Although it would require a significant government investment, developing a Canadian catastrophic drug program wouldn't be difficult, considering the leading examples around the world and extensive reports written on the subject here, according to John Abbott, CEO of the Health Council of Canada.

"We have the knowledge. We know what other countries are doing. We take the best practices and apply them to Canada," he said. "The ability to do it is there."

The only thing that's missing, Mr. Abbott says, is political leadership to get the job done.







In Australia

How it works: The government's Pharmaceutical Benefits Scheme subsidizes drug costs. Australian residents pay a maximum of about $33 for each prescription.
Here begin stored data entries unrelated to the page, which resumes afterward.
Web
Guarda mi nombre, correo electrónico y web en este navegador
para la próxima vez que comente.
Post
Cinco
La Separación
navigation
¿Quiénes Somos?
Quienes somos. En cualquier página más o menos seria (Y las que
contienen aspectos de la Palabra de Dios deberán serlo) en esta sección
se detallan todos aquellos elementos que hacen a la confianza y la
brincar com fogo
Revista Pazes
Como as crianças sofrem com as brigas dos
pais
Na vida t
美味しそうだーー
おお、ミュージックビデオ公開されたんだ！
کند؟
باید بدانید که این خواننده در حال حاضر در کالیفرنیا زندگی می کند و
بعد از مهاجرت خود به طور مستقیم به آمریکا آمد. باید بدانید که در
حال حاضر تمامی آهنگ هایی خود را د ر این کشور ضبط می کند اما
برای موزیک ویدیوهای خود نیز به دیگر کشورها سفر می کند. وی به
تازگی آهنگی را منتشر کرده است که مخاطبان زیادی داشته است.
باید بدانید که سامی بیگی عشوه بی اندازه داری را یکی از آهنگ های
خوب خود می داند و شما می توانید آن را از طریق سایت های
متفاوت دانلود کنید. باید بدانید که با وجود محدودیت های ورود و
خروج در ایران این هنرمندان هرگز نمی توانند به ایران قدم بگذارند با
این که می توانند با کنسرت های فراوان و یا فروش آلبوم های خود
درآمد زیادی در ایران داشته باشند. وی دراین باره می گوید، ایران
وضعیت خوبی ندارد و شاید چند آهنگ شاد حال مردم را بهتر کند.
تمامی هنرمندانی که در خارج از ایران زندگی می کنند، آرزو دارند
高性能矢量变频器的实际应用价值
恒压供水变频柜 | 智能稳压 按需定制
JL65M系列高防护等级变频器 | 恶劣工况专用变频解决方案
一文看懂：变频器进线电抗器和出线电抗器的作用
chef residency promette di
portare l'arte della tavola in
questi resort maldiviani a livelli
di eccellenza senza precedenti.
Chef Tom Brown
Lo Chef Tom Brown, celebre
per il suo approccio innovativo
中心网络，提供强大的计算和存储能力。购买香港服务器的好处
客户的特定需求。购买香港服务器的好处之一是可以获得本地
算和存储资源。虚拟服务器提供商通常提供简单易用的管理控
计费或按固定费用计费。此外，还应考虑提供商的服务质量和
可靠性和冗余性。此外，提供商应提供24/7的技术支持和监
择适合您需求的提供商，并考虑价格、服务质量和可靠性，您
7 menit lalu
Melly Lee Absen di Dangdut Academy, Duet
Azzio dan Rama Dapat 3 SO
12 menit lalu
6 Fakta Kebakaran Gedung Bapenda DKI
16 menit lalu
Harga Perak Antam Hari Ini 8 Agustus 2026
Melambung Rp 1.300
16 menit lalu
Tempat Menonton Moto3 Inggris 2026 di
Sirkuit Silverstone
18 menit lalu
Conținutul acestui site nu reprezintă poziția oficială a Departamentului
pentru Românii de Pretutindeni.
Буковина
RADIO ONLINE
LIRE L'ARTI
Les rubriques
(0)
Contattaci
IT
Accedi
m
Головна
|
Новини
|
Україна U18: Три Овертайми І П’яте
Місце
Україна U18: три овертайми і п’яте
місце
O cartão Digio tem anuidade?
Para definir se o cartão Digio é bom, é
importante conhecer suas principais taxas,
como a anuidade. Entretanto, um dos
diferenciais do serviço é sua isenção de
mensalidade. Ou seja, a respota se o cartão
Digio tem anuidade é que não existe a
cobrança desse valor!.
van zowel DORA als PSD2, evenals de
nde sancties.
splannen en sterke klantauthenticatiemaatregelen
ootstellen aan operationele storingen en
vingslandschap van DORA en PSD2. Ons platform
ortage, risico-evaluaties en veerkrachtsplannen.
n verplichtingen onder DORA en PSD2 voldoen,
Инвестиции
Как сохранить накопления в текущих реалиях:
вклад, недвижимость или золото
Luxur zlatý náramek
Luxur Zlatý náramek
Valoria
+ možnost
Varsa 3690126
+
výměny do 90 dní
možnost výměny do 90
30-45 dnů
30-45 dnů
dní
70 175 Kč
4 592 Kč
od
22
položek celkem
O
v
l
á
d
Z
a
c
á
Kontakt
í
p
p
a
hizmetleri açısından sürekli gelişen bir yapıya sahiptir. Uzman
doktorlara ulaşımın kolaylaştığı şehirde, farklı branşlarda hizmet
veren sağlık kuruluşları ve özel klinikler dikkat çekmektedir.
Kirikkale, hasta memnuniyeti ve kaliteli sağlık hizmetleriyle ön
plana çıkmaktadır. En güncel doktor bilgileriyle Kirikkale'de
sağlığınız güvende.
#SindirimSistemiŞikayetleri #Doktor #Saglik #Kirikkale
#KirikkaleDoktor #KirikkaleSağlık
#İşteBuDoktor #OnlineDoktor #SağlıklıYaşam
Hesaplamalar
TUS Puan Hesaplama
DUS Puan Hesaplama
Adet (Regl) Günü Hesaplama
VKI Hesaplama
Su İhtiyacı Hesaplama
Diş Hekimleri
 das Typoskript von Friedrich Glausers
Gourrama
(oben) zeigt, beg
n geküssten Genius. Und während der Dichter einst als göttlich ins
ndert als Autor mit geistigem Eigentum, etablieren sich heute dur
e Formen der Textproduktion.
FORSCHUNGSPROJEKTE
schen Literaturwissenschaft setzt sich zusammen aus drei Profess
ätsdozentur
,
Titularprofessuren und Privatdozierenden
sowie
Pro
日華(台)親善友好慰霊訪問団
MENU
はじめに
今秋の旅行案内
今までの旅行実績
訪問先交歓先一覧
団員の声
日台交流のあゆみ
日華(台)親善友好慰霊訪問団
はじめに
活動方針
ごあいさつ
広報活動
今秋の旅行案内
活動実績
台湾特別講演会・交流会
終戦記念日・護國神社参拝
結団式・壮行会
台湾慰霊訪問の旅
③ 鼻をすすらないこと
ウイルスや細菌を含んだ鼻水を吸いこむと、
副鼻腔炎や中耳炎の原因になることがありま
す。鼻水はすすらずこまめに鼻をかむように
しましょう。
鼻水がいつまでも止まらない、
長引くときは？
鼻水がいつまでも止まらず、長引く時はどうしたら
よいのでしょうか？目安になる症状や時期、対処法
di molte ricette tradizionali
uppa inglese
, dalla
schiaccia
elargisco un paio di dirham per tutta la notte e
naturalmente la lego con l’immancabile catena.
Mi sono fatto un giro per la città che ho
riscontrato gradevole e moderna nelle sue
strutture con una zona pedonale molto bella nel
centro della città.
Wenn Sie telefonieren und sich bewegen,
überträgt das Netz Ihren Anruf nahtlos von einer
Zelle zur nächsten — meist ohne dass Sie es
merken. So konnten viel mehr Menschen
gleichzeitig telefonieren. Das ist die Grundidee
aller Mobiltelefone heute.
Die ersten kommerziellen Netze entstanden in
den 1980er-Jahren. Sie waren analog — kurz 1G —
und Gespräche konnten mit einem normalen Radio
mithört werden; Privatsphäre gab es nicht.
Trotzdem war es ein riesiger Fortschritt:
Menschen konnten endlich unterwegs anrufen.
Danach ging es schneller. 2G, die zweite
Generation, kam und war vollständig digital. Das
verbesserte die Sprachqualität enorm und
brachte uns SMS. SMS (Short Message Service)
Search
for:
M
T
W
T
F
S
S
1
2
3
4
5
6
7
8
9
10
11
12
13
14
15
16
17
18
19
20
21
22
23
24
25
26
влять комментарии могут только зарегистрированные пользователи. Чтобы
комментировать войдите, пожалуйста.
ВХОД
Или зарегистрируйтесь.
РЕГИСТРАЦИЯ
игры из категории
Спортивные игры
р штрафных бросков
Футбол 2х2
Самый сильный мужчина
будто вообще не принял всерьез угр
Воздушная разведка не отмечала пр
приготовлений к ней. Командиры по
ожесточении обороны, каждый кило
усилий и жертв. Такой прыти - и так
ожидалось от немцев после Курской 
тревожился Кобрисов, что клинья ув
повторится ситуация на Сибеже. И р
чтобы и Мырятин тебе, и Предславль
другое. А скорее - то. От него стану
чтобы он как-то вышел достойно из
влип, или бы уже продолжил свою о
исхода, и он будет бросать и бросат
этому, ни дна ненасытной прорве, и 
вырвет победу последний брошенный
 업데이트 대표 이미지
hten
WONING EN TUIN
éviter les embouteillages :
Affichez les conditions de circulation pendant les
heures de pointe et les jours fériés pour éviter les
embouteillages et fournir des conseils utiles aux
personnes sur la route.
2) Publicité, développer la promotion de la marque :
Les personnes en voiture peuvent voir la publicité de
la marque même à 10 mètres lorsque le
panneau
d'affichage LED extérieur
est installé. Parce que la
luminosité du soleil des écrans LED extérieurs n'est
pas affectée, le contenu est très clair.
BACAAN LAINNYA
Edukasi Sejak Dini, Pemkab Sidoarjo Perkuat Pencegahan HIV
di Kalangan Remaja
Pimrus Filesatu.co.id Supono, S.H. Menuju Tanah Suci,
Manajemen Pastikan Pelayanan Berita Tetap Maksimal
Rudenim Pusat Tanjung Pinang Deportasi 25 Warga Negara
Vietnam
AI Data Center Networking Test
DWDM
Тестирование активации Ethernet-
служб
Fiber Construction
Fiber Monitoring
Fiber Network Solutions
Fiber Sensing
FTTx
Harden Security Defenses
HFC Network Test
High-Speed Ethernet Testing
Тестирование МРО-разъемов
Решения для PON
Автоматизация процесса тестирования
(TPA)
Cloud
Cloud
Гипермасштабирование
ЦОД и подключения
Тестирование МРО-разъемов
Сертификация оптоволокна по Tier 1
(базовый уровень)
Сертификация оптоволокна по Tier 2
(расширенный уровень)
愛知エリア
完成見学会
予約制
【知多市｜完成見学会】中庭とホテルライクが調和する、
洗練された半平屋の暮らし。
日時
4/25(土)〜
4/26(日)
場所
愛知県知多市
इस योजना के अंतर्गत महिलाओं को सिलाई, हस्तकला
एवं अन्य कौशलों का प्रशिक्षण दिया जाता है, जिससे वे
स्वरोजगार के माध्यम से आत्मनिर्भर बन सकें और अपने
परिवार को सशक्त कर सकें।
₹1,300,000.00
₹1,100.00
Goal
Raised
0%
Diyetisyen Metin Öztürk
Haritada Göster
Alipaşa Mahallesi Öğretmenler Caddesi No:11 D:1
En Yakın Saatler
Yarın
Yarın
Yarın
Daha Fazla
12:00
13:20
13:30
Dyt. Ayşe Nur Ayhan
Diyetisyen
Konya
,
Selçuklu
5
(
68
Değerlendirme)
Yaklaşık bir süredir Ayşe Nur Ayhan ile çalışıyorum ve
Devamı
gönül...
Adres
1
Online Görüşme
Once an individual's drug costs reach about $1,300, out-of-pocket expenses are reduced to just a few dollars under a program known as the Pharmaceutical Benefits Scheme Safety Net.

The pros: All citizens have access to the drugs they need and won't be faced with high costs if they require expensive medications.

The cons: Widespread availability of drugs at very low costs helped fuel abuse of the system, with some people trying to buy more of their medication than they needed at one time so they would reach the "safety net" threshold quickly and pay lower costs. A new rule prevents a purchase from being added to an individual's safety-net threshold if a prescription for the same drug was filled fewer than 20 days earlier.







In The United States

How it works: Under Medicare Part D, beneficiaries pay a deductible and share the costs of drugs with the insurance program until the total amount reaches about $2,800. After that, half of all drug costs are paid out-of-pocket until the total amount reaches the catastrophic threshold, about $4,300. Then, Medicare covers 95 per cent.

The pros: The plan ensures that individuals who require costly medications can have access to them without having to spend exorbitant amounts.

The cons: The setup of the plan means that many people who require drugs but don't reach the catastrophic threshold must pay out-of-pocket, which can be a significant burden, especially for low-income individuals. The gap is known as the "donut hole" and has been the subject of intense debate and criticism in recent years. Changes introduced in President Barack Obama's health-care legislation mean that in 2011, individuals in the donut hole now only pay 50 per cent of costs for brand-name drugs.